If there is a lack of salt in a protein solution, the proteins may interact with one another—the positive charges on one protein with the negative charges on another or several others. Such an aggregate becomes too large to be solubilized by water alone. If salt is added, it neutralizes the charges on the proteins, preventing protein–protein interactions.

Question 41

What types of R groups would compete with salt ions for water of solvation?

Answer 41

Charged and polar R groups on the surface of an enzyme

Question 42

(a) The octapeptide AVGWRVKS was digested with the enzyme trypsin. Would ion-exchange or molecular exclusion chromatography be most appropriate for separating the products? Explain.
(b) Suppose that the peptide had, instead, been digested with chymotrypsin. What would be the optimal separation technique? Explain.

Answer 42

(a) Trypsin cleaves after arginine (R) and lysine (K), generating AVGWR, VK, and S. Because they differ in size, these products could be separated by molecular exclusion chromatography.
(b) Chymotrypsin, which cleaves a er large aliphatic or aromatic R groups, generates two peptides of equal size (AVGW) and (RVKS).
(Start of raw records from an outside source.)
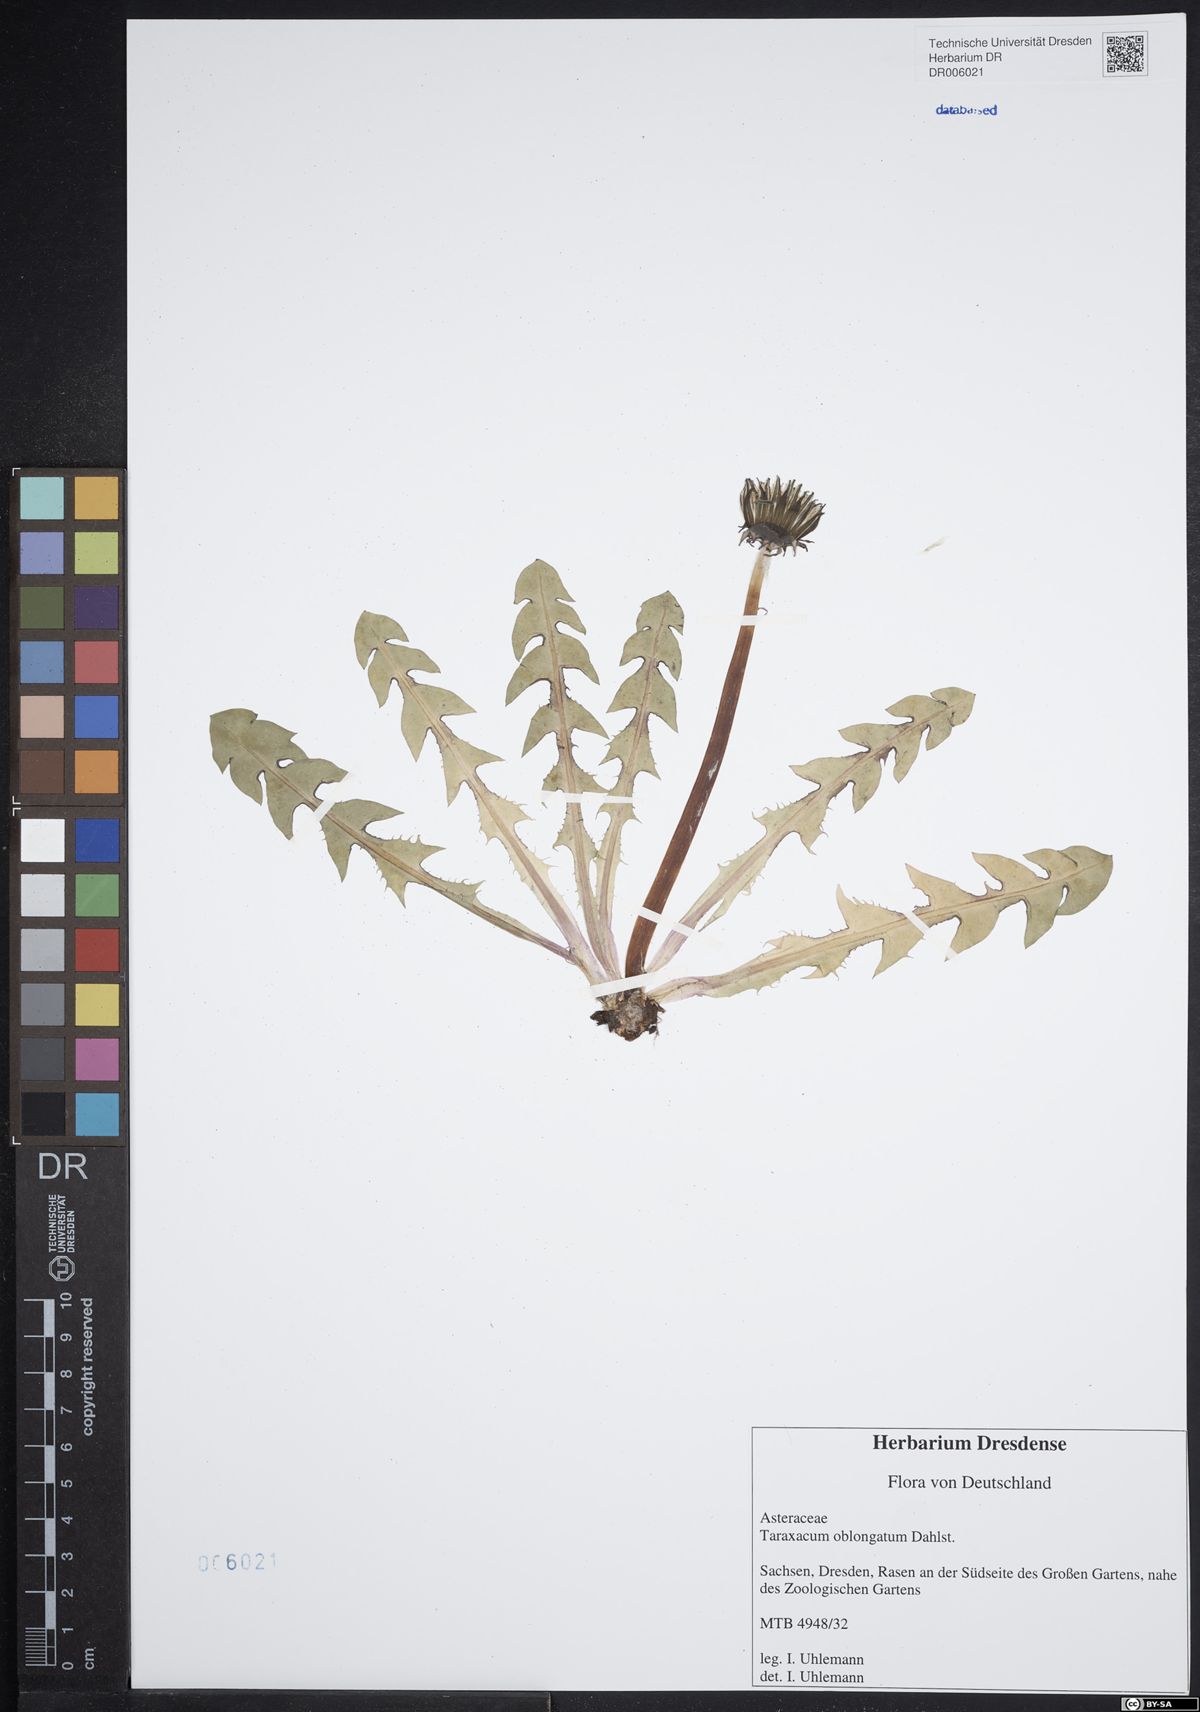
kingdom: Plantae
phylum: Tracheophyta
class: Magnoliopsida
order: Asterales
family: Asteraceae
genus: Taraxacum
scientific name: Taraxacum oblongatum
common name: Oblong-leaved dandelion
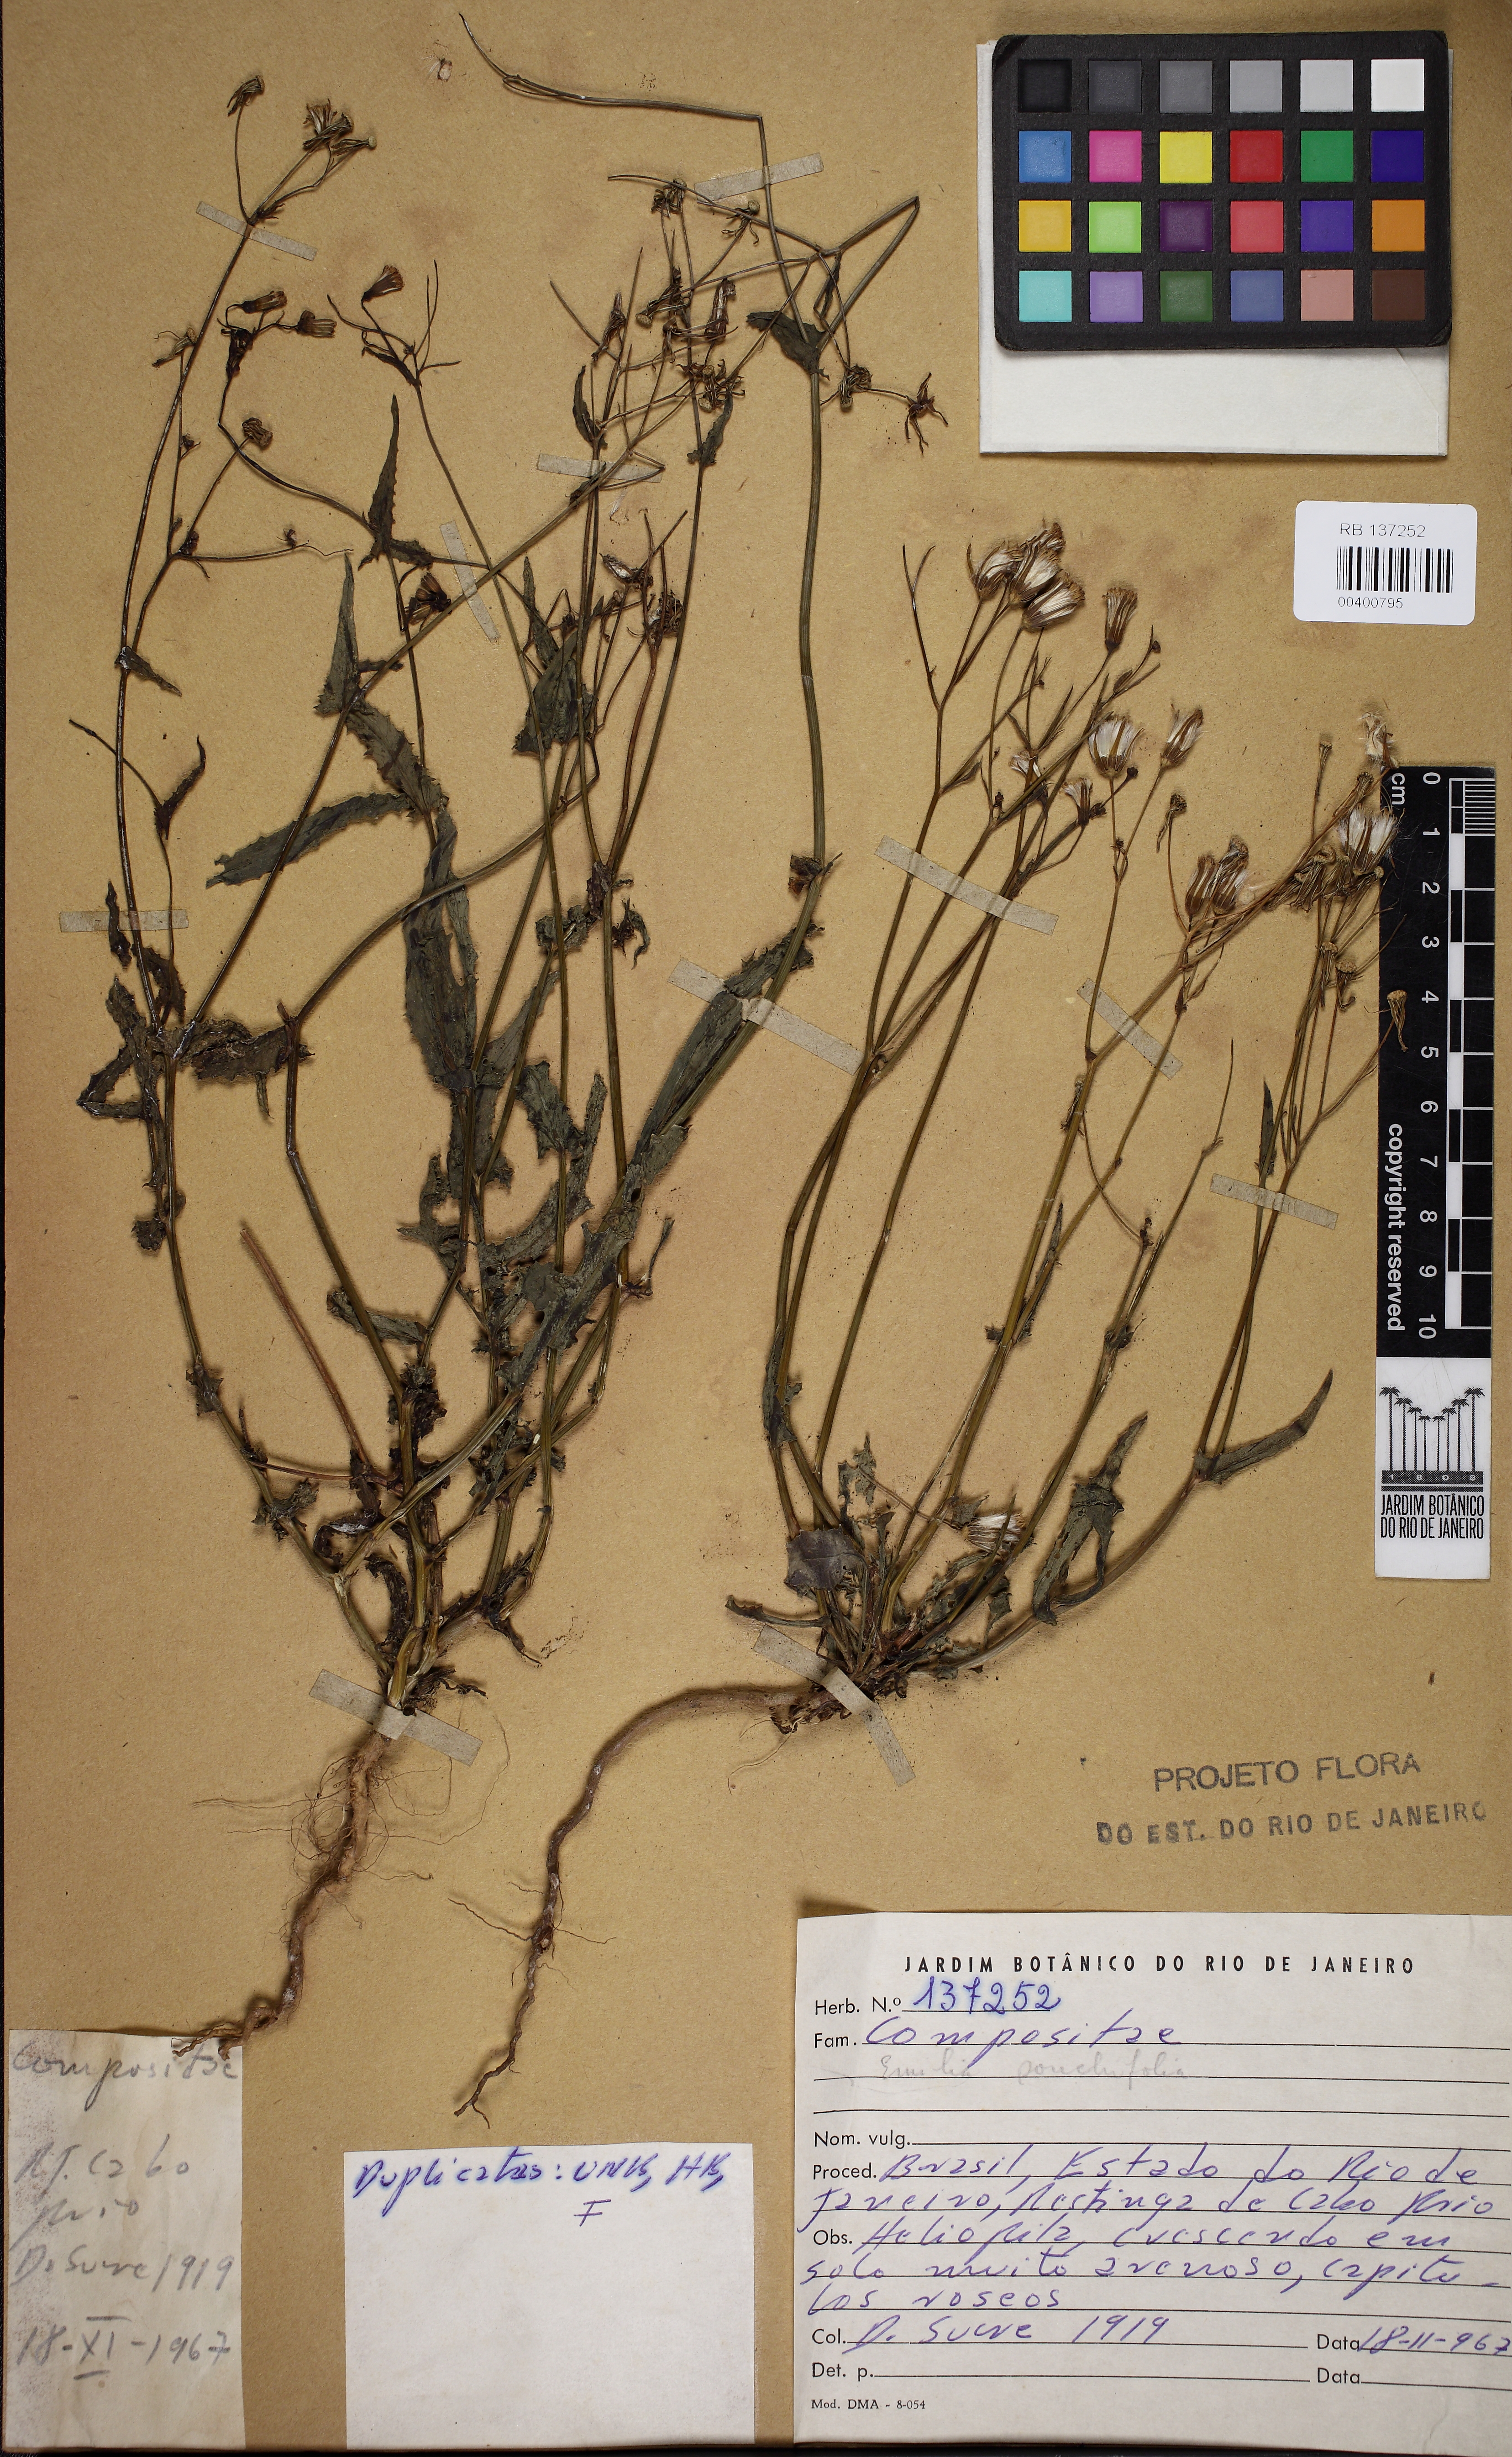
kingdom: Plantae
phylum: Tracheophyta
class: Magnoliopsida
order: Asterales
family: Asteraceae
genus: Emilia
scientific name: Emilia sonchifolia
Separation based on size would not be effective. The peptide RVKS has two positive charges (R and K), whereas the other peptide is neutral. Therefore, the two products could be separated by ion-exchange chromatography.

Question 43

The detergent sodium dodecyl sulfate (SDS) denatures proteins. Suggest how SDS destroys protein structure.

Answer 43

The long hydrophobic tail on the SDS molecule (p. 73) disrupts the hydrophobic interactions in the interior of the protein. The protein unfolds, with the hydrophobic R groups now interacting with SDS rather than with one another.

Question 44

In the course of purifying an enzyme, a researcher performs a purification step that results in an increase in the total activity to a value greater than that present in the original crude extract. Explain how the amount of total activity might increase.

Answer 44

An inhibitor of the enzyme being purified might have been present and subsequently removed by a purification step. This removal would lead to an apparent increase in the total amount of enzyme present.